Rasika Dugal on Hamid: Didn't want to be part of a film on Kashmir without enough knowledge
Rasika Dugal on learning dialects for her act as a mother from the Northern state in Hamid
Rasika Duggal was weary about playing mother to a boy who wants to speak to God about his missing father in Aijaz Khan's Hamid — set in Kashmir — as she did not want to do injustice to a land she knew little about.
"I didn't want to be part of a film on Kashmir without enough knowledge. I told Aijaz to find a Kashmiri actor because I didn't want [the film to be portrayed from] an outsider's [herself] gaze on Kashmir. The role I was playing needed to have an actor with a first-hand experience of what people were going through," says Dugal, quick to add that she was also taken by the narrative, and hence eager to play the part. "Mainstream narratives on conflict situations usually carry a political undertone. The human stories from these situations are usually left out. This was a story that people across borders could connect with."
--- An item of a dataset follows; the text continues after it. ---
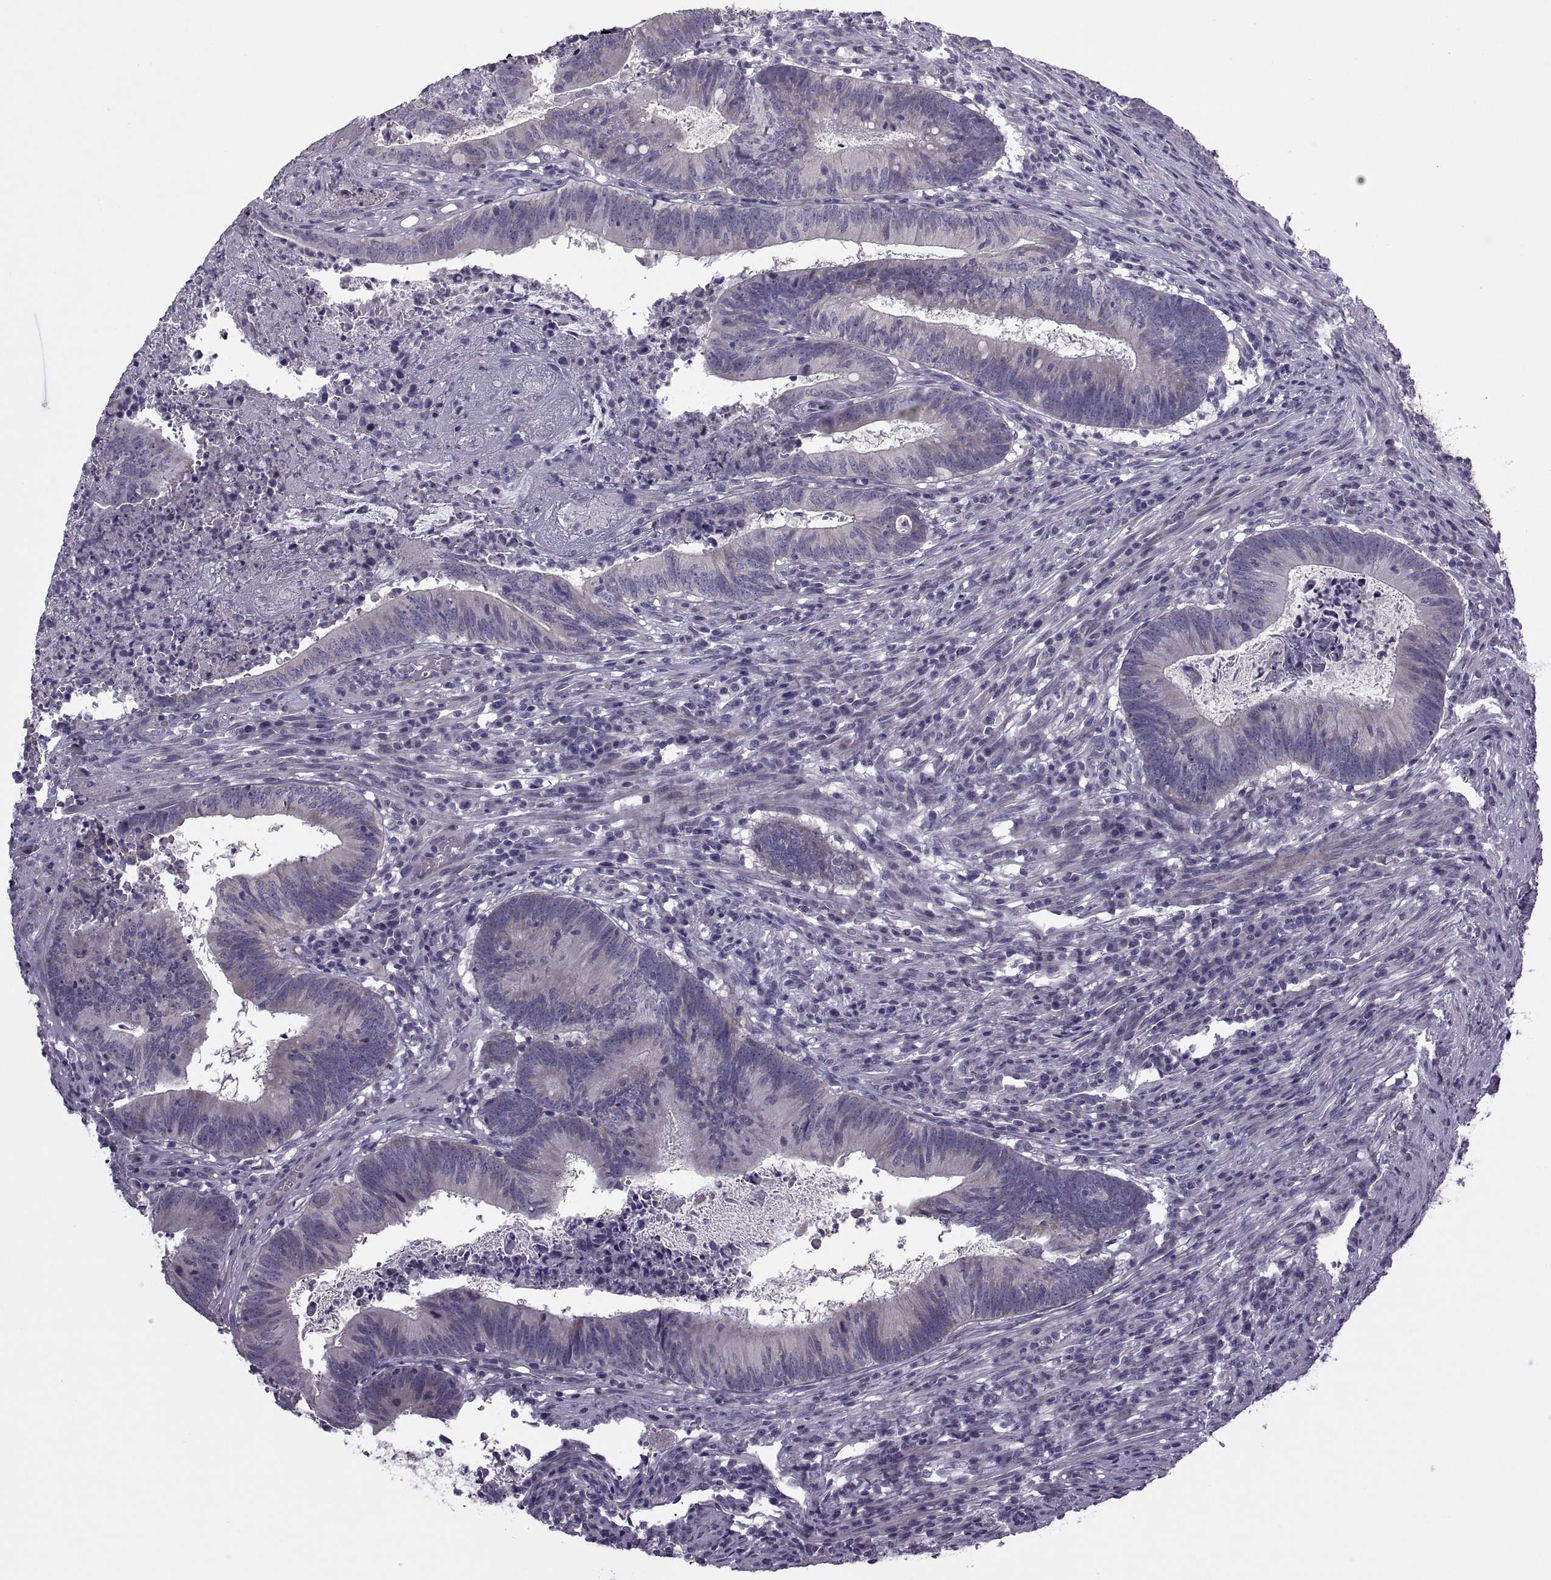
{"staining": {"intensity": "negative", "quantity": "none", "location": "none"}, "tissue": "colorectal cancer", "cell_type": "Tumor cells", "image_type": "cancer", "snomed": [{"axis": "morphology", "description": "Adenocarcinoma, NOS"}, {"axis": "topography", "description": "Colon"}], "caption": "DAB immunohistochemical staining of colorectal cancer shows no significant staining in tumor cells.", "gene": "RIPK4", "patient": {"sex": "female", "age": 70}}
With the role landing in her lap, Dugal ensured she left no stone unturned to look convincing as a Kashmiri mother. Apart from lapping up books based on the goings-on in the state, she was particularly moved by a documentary about a Kashmiri woman, Parvina Hangar, whose son was reportedly abducted.
"The documentary saw her, along with another woman, speaking about their story of their missing children, rather matter-of-factly. Parvina runs APDP [Association of Parents of Disappeared Persons], which works for families whose loved ones have disappeared. A small couplet that they used in the documentary, which translated to 'I'm waiting, can you please come back,' was something that stayed with me."
The actor made her way to the Northern state a week in advance to settle in and get familiar with the local village accent, which, she says, is far distanced from "the way people speak even in Srinagar". "There are so many different accents used [in Kashmir], so it was tough to understand which I should follow. It was also about adapting that accent in Hindi, because the people may not use that language." The locals she interacted with, she reveals, were warm and courteous, and particularly bothered with the way they had been stereotyped.
"People were conscious that what was being reported about them in the mainstream media was primarily about stone-pelting, and showed them as violent people. They were unhappy with this depiction, especially since they are warm."